For the home viewers watching the competition unfold on ESPN, the words Roy had to spell might have been unfamiliar, but the language of the definitions probably rang a bell. If you’ve ever spent much time consulting a modern unabridged dictionary, you might have noticed the peculiar phrasings and tone of its definitions — each one winding its way from a general opening through a litany of complex details in a single, sometimes unmanageable, phrase. And you might have wondered: If dictionaries are intended to illuminate, why can the definitions sound so convoluted?

This style, it turns out, has an origin: Webster’s Third New International Dictionary Unabridged, known as “W3” to its friends. First published in 1961 by Merriam-Webster of Springfield, Mass., the 2,800-page behemoth has become the model for our idea of dictionary-ese, for better or for worse.

Recently in Montreal, at the biennial conference of the Dictionary Society of North America, lexicographers commemorated the 50th anniversary of W3, complete with two dictionary-shaped cakes for the occasion. And the Scripps Bee itself is an annual celebration of W3, since as the competition’s official dictionary it is the source of all of the words, pronunciations, and definitions.

At the time of its publication, however, W3 was excoriated more than it was praised. Editorialists at The New York Times and elsewhere took the dictionary’s editor Philip Gove to task for what they saw as its overly permissive attitude toward nonstandard items like ain’t and irregardless.

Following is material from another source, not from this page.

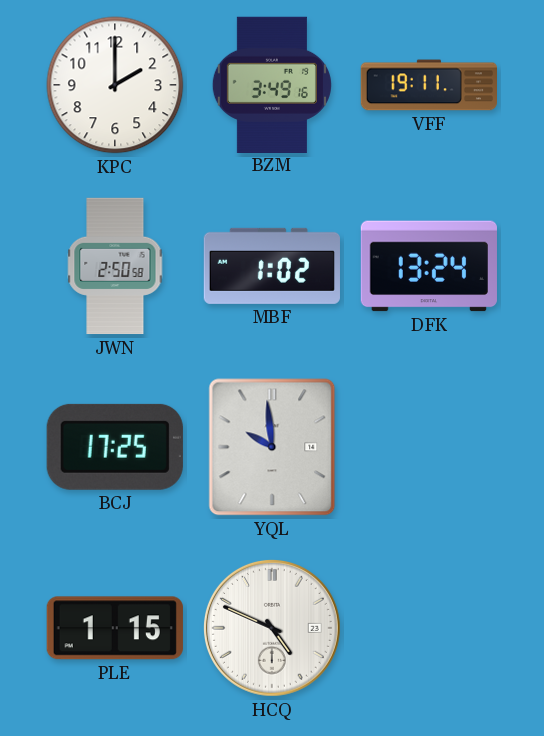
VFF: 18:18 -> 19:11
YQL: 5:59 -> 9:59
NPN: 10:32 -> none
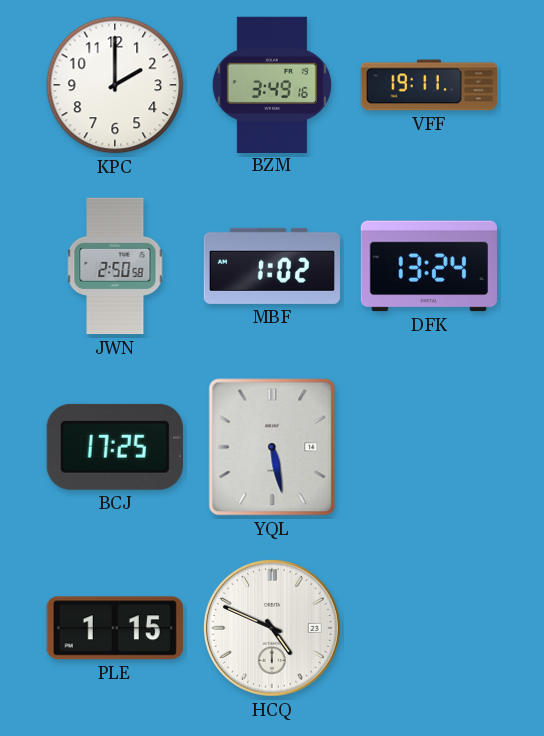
YQL: 9:59 -> 5:28
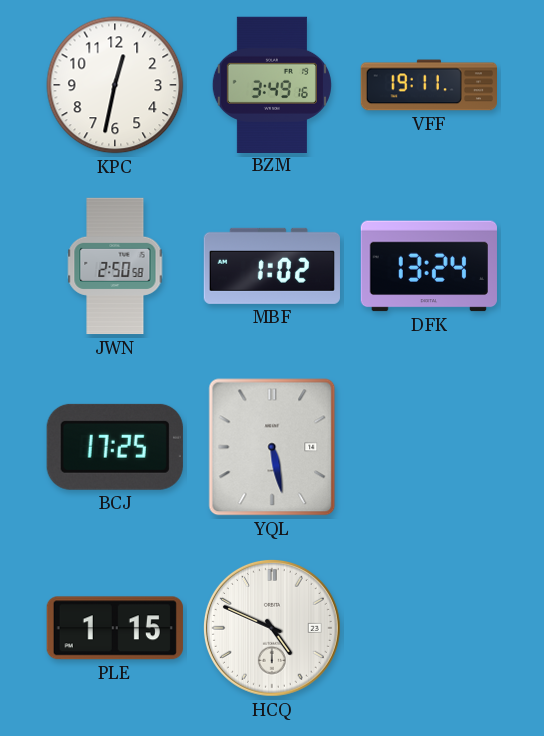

The usage expert Wilson Follett went so far as to call the release of W3 “a very great calamity” for the English language in an overwrought attack in The Atlantic entitled “Sabotage in Springfield.”

From today’s perspective, the most noteworthy move by Gove and his staff was not the inclusion of contentious words like ain’t. (Critics often failed to notice that the second edition of the dictionary, published in 1934, had already made room for ain’t.) Rather, it was the way it phrased its definitions.